╔══
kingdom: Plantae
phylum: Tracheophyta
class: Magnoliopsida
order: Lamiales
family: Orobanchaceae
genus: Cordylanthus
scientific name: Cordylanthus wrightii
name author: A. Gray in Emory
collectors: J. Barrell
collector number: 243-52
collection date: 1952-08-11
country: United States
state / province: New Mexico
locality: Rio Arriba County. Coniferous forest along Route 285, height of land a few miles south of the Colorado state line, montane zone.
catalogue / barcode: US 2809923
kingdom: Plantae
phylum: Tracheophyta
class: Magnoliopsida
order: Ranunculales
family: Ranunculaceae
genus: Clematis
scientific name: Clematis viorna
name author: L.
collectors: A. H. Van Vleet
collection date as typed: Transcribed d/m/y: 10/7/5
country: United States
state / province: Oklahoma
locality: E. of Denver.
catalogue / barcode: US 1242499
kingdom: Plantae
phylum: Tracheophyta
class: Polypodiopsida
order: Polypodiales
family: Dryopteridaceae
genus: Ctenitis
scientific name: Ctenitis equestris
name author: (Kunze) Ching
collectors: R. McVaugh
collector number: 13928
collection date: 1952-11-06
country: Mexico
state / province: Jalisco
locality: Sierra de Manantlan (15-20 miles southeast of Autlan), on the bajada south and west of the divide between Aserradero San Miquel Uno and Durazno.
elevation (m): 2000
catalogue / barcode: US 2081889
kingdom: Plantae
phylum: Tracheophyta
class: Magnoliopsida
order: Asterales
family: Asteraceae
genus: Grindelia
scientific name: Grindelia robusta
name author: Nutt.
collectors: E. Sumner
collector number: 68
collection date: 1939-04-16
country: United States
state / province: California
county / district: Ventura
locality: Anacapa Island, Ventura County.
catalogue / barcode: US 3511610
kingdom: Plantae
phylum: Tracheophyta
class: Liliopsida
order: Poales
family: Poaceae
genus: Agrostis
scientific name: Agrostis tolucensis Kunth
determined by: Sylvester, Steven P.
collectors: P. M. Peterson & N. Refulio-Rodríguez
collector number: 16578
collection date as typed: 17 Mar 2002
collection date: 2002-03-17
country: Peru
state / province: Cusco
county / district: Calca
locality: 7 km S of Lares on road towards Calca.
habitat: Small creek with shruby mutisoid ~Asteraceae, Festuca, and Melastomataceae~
╚══
Update the items above so that every "locality" becomes "site", changing nothing else.

kingdom: Plantae
phylum: Tracheophyta
class: Magnoliopsida
order: Lamiales
family: Orobanchaceae
genus: Cordylanthus
scientific name: Cordylanthus wrightii
name author: A. Gray in Emory
collectors: J. Barrell
collector number: 243-52
collection date: 1952-08-11
country: United States
state / province: New Mexico
site: Rio Arriba County. Coniferous forest along Route 285, height of land a few miles south of the Colorado state line, montane zone.
catalogue / barcode: US 2809923
kingdom: Plantae
phylum: Tracheophyta
class: Magnoliopsida
order: Ranunculales
family: Ranunculaceae
genus: Clematis
scientific name: Clematis viorna
name author: L.
collectors: A. H. Van Vleet
collection date as typed: Transcribed d/m/y: 10/7/5
country: United States
state / province: Oklahoma
site: E. of Denver.
catalogue / barcode: US 1242499
kingdom: Plantae
phylum: Tracheophyta
class: Polypodiopsida
order: Polypodiales
family: Dryopteridaceae
genus: Ctenitis
scientific name: Ctenitis equestris
name author: (Kunze) Ching
collectors: R. McVaugh
collector number: 13928
collection date: 1952-11-06
country: Mexico
state / province: Jalisco
site: Sierra de Manantlan (15-20 miles southeast of Autlan), on the bajada south and west of the divide between Aserradero San Miquel Uno and Durazno.
elevation (m): 2000
catalogue / barcode: US 2081889
kingdom: Plantae
phylum: Tracheophyta
class: Magnoliopsida
order: Asterales
family: Asteraceae
genus: Grindelia
scientific name: Grindelia robusta
name author: Nutt.
collectors: E. Sumner
collector number: 68
collection date: 1939-04-16
country: United States
state / province: California
county / district: Ventura
site: Anacapa Island, Ventura County.
catalogue / barcode: US 3511610
kingdom: Plantae
phylum: Tracheophyta
class: Liliopsida
order: Poales
family: Poaceae
genus: Agrostis
scientific name: Agrostis tolucensis Kunth
determined by: Sylvester, Steven P.
collectors: P. M. Peterson & N. Refulio-Rodríguez
collector number: 16578
collection date as typed: 17 Mar 2002
collection date: 2002-03-17
country: Peru
state / province: Cusco
county / district: Calca
site: 7 km S of Lares on road towards Calca.
habitat: Small creek with shruby mutisoid ~Asteraceae, Festuca, and Melastomataceae~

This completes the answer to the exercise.